The CCJ, to be headquartered in Trinidad and Tobago will replace the London-based Privy Council as the region's final court of appeal. It is due to be inaugurated early next year.

Caribbean governments say the CCJ will form an integral part of the CSME to be established by 2004.

Professor Duncan said the survey showed that knowledge associated with the establishment of the CSME was also low, as persons were unable to say the kinds of changes that were associated with it, such as the need for a single currency or an easily convertible currency.

Furthermore, he said even fewer persons knew "how the single judiciary system, the CCJ, related to the process."

"That was far lower than everything else. None of them reached even close to 50 per cent," he said, pointing out that the CCJ was integral to the process to establish the CSME, as it would administrate on matters relating to the single market such as the free movement of labour, freedom to establish businesses and services and the absence of taxes on goods produced in the region.

Professor Duncan said the public education effort should extend to the rest of the region in addition to widening knowledge about the establishment of the Free Trade Area of the Americas (FTAA) and negotiations with the European Union (EU)and World Trade Organisation (WTO).

"I think people don't even know much about them," he added. But professor Duncan said he was confident that the Jamaican workforce would be able to cope in the open market environment.

OVERDRIVE FOOTING

"We do have the institutions that can be put on this overdrive footing we're talking about; not just three universities but a lot of tertiary institutions spread out through out the island. We are talking about using the computer technology for on-line learning," he said.

He also reinforced the importance of developing existing skills.

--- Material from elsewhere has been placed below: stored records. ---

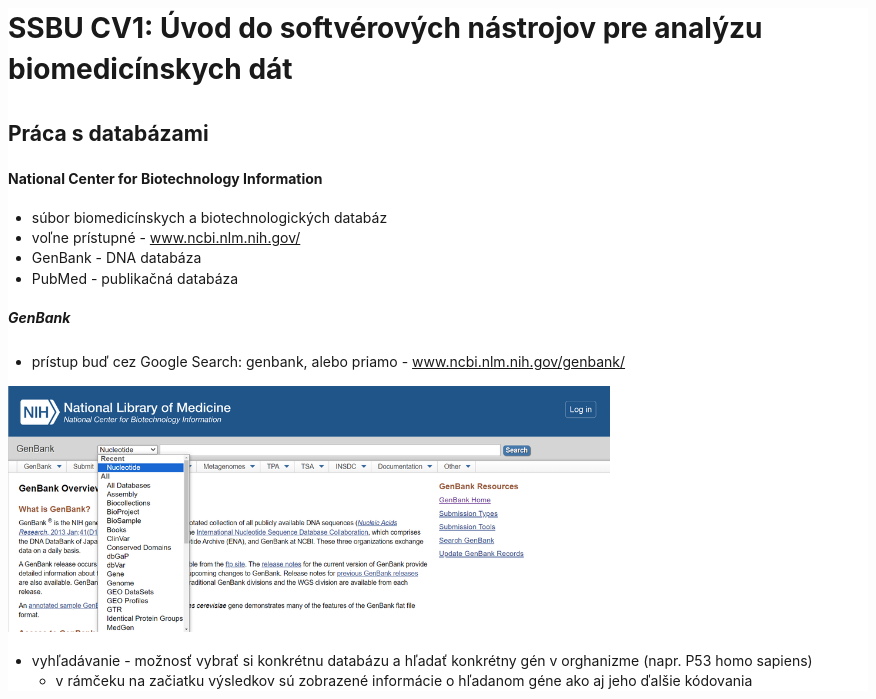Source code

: # SSBU CV1: Úvod do softvérových nástrojov pre analýzu biomedicínskych dát

## Práca s databázami

#### National Center for Biotechnology Information 
- súbor biomedicínskych a biotechnologických databáz
- voľne prístupné - www.ncbi.nlm.nih.gov/
- GenBank - DNA databáza
- PubMed - publikačná databáza

##### GenBank
- prístup buď cez Google Search: genbank, alebo priamo - www.ncbi.nlm.nih.gov/genbank/

<img src="data/genbank1.png" alt="Workflow diagram" width="70%"/>

- vyhľadávanie - možnosť vybrať si konkrétnu databázu a hľadať konkrétny gén v orghanizme (napr. P53 homo sapiens)
   - v rámčeku na začiatku výsledkov sú zobrazené informácie o hľadanom géne ako aj jeho ďalšie kódovania
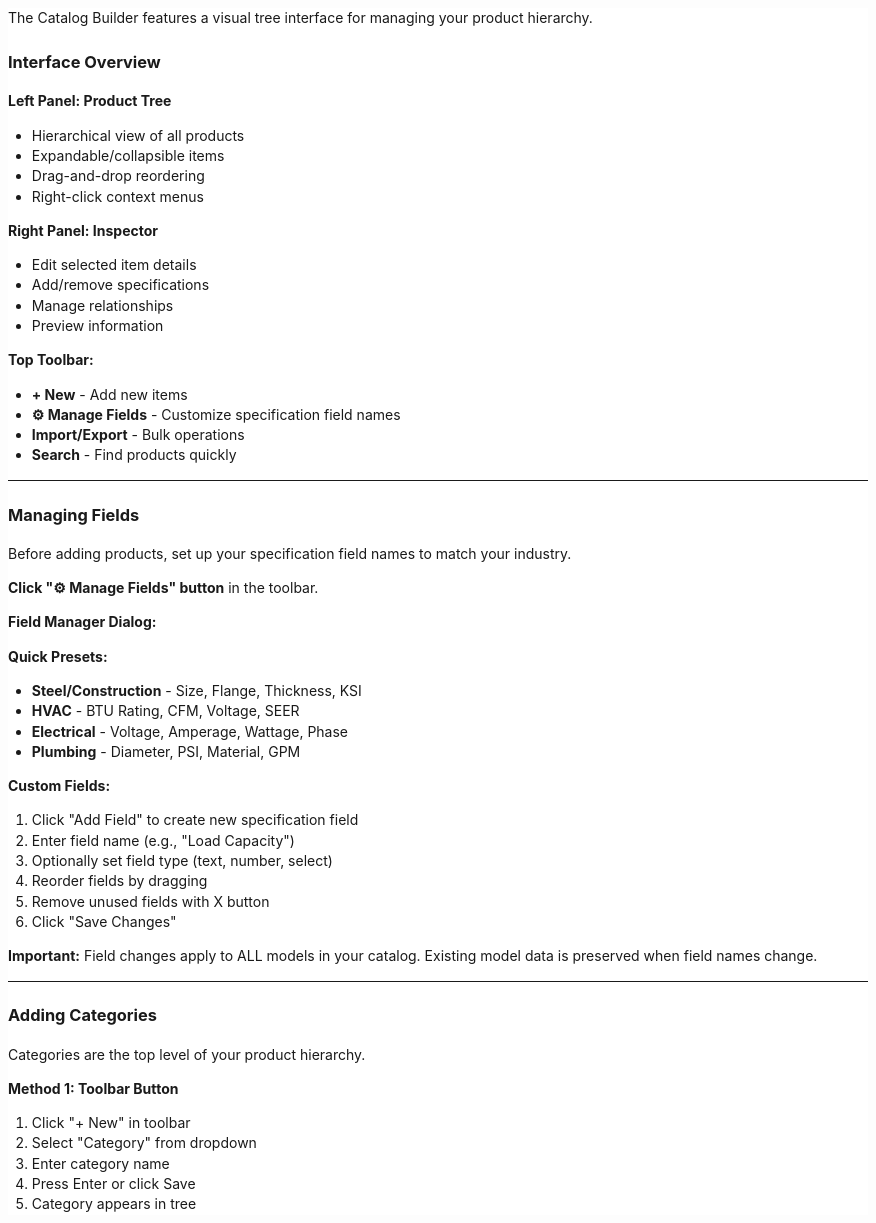 The Catalog Builder features a visual tree interface for managing your product hierarchy.

### Interface Overview

**Left Panel: Product Tree**
- Hierarchical view of all products
- Expandable/collapsible items
- Drag-and-drop reordering
- Right-click context menus

**Right Panel: Inspector**
- Edit selected item details
- Add/remove specifications
- Manage relationships
- Preview information

**Top Toolbar:**
- **+ New** - Add new items
- **⚙️ Manage Fields** - Customize specification field names
- **Import/Export** - Bulk operations
- **Search** - Find products quickly

---

### Managing Fields

Before adding products, set up your specification field names to match your industry.

**Click "⚙️ Manage Fields" button** in the toolbar.

**Field Manager Dialog:**

**Quick Presets:**
- **Steel/Construction** - Size, Flange, Thickness, KSI
- **HVAC** - BTU Rating, CFM, Voltage, SEER
- **Electrical** - Voltage, Amperage, Wattage, Phase
- **Plumbing** - Diameter, PSI, Material, GPM

**Custom Fields:**
1. Click "Add Field" to create new specification field
2. Enter field name (e.g., "Load Capacity")
3. Optionally set field type (text, number, select)
4. Reorder fields by dragging
5. Remove unused fields with X button
6. Click "Save Changes"

**Important:** Field changes apply to ALL models in your catalog. Existing model data is preserved when field names change.

---

### Adding Categories

Categories are the top level of your product hierarchy.

**Method 1: Toolbar Button**
1. Click "+ New" in toolbar
2. Select "Category" from dropdown
3. Enter category name
4. Press Enter or click Save
5. Category appears in tree
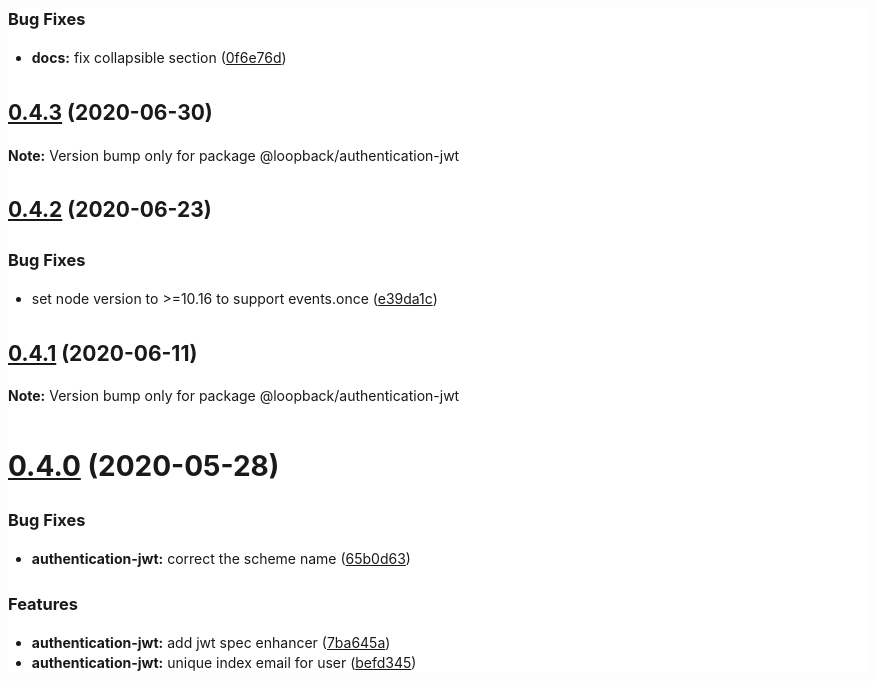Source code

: 
### Bug Fixes

* **docs:** fix collapsible section ([0f6e76d](https://github.com/loopbackio/loopback-next/commit/0f6e76dfe5c8e8d7c11e065c5ea74e51d3e2c8e7))





## [0.4.3](https://github.com/loopbackio/loopback-next/compare/@loopback/authentication-jwt@0.4.2...@loopback/authentication-jwt@0.4.3) (2020-06-30)

**Note:** Version bump only for package @loopback/authentication-jwt





## [0.4.2](https://github.com/loopbackio/loopback-next/compare/@loopback/authentication-jwt@0.4.1...@loopback/authentication-jwt@0.4.2) (2020-06-23)


### Bug Fixes

* set node version to >=10.16 to support events.once ([e39da1c](https://github.com/loopbackio/loopback-next/commit/e39da1ca47728eafaf83c10ce35b09b03b6a4edc))





## [0.4.1](https://github.com/loopbackio/loopback-next/compare/@loopback/authentication-jwt@0.4.0...@loopback/authentication-jwt@0.4.1) (2020-06-11)

**Note:** Version bump only for package @loopback/authentication-jwt





# [0.4.0](https://github.com/loopbackio/loopback-next/compare/@loopback/authentication-jwt@0.3.1...@loopback/authentication-jwt@0.4.0) (2020-05-28)


### Bug Fixes

* **authentication-jwt:** correct the scheme name ([65b0d63](https://github.com/loopbackio/loopback-next/commit/65b0d639613945e7c24fe4d1ba0caaf27bae1e2d))


### Features

* **authentication-jwt:** add jwt spec enhancer ([7ba645a](https://github.com/loopbackio/loopback-next/commit/7ba645a3941638530c5f7feb2de4d23cff23fa92))
* **authentication-jwt:** unique index email for user ([befd345](https://github.com/loopbackio/loopback-next/commit/befd34546c58369003a0b92328e01ced06b2939f))
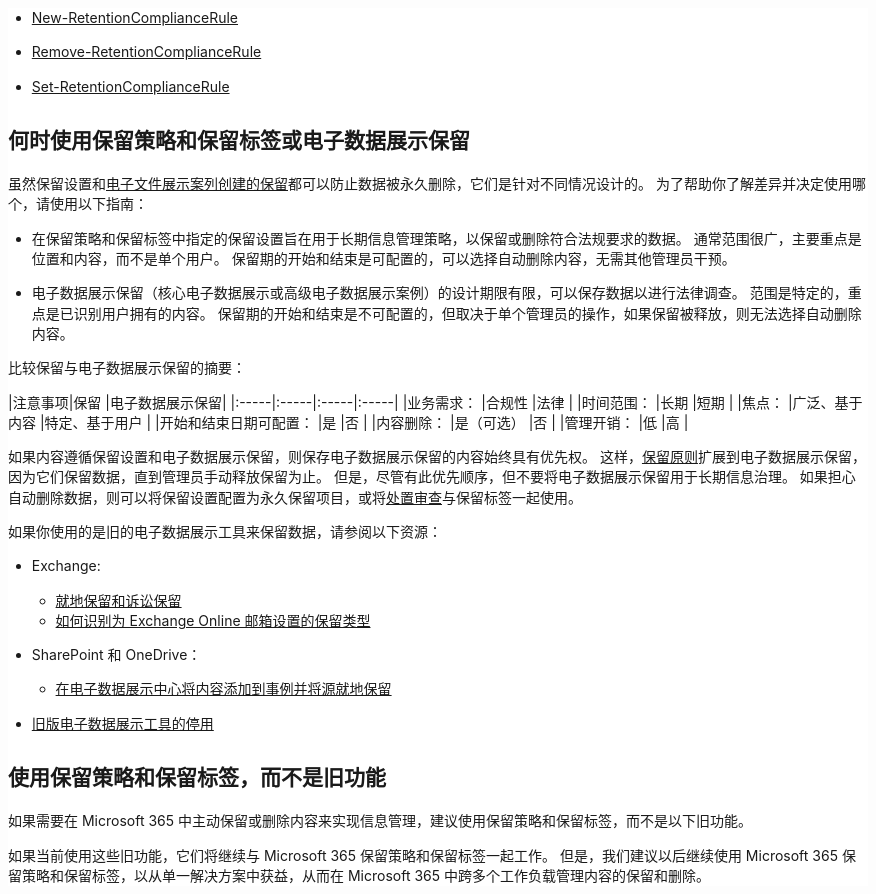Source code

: - [New-RetentionComplianceRule](/powershell/module/exchange/new-retentioncompliancerule)

- [Remove-RetentionComplianceRule](/powershell/module/exchange/remove-retentioncompliancerule)

- [Set-RetentionComplianceRule](/powershell/module/exchange/set-retentioncompliancerule)


## <a name="when-to-use-retention-policies-and-retention-labels-or-ediscovery-holds"></a>何时使用保留策略和保留标签或电子数据展示保留

虽然保留设置和[电子文件展示案列创建的保留](create-ediscovery-holds.md)都可以防止数据被永久删除，它们是针对不同情况设计的。 为了帮助你了解差异并决定使用哪个，请使用以下指南：

- 在保留策略和保留标签中指定的保留设置旨在用于长期信息管理策略，以保留或删除符合法规要求的数据。 通常范围很广，主要重点是位置和内容，而不是单个用户。 保留期的开始和结束是可配置的，可以选择自动删除内容，无需其他管理员干预。

- 电子数据展示保留（核心电子数据展示或高级电子数据展示案例）的设计期限有限，可以保存数据以进行法律调查。 范围是特定的，重点是已识别用户拥有的内容。 保留期的开始和结束是不可配置的，但取决于单个管理员的操作，如果保留被释放，则无法选择自动删除内容。

比较保留与电子数据展示保留的摘要：

|注意事项|保留 |电子数据展示保留|
|:-----|:-----|:-----|:-----|
|业务需求： |合规性 |法律 |
|时间范围： |长期 |短期 |
|焦点： |广泛、基于内容 |特定、基于用户 |
|开始和结束日期可配置： |是 |否 |
|内容删除： |是（可选） |否 |
|管理开销： |低 |高 |

如果内容遵循保留设置和电子数据展示保留，则保存电子数据展示保留的内容始终具有优先权。 这样，[保留原则](#the-principles-of-retention-or-what-takes-precedence)扩展到电子数据展示保留，因为它们保留数据，直到管理员手动释放保留为止。 但是，尽管有此优先顺序，但不要将电子数据展示保留用于长期信息治理。 如果担心自动删除数据，则可以将保留设置配置为永久保留项目，或将[处置审查](disposition.md#disposition-reviews)与保留标签一起使用。

如果你使用的是旧的电子数据展示工具来保留数据，请参阅以下资源：

- Exchange: 
    - [就地保留和诉讼保留](/exchange/security-and-compliance/in-place-and-litigation-holds)
    - [如何识别为 Exchange Online 邮箱设置的保留类型](./identify-a-hold-on-an-exchange-online-mailbox.md)

- SharePoint 和 OneDrive： 
    - [在电子数据展示中心将内容添加到事例并将源就地保留](/SharePoint/governance/add-content-to-a-case-and-place-sources-on-hold-in-the-ediscovery-center)

- [旧版电子数据展示工具的停用](legacy-ediscovery-retirement.md)

## <a name="use-retention-policies-and-retention-labels-instead-of-older-features"></a>使用保留策略和保留标签，而不是旧功能

如果需要在 Microsoft 365 中主动保留或删除内容来实现信息管理，建议使用保留策略和保留标签，而不是以下旧功能。

如果当前使用这些旧功能，它们将继续与 Microsoft 365 保留策略和保留标签一起工作。 但是，我们建议以后继续使用 Microsoft 365 保留策略和保留标签，以从单一解决方案中获益，从而在 Microsoft 365 中跨多个工作负载管理内容的保留和删除。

"We have infinitely more educated people than a Trinidad or a Barbados or a Dominica, so basically we do have a core to start a number of major industries that can be competitive regionally and globally," he added.

Meanwhile Public Relations Officer in the Ministry of Justice, Michael Cohen, has said that plans were being formulated to mount a major public education effort on the CCJ and "once it has taken shape, the CARICOM Secretariat will provide the funding for its implementation."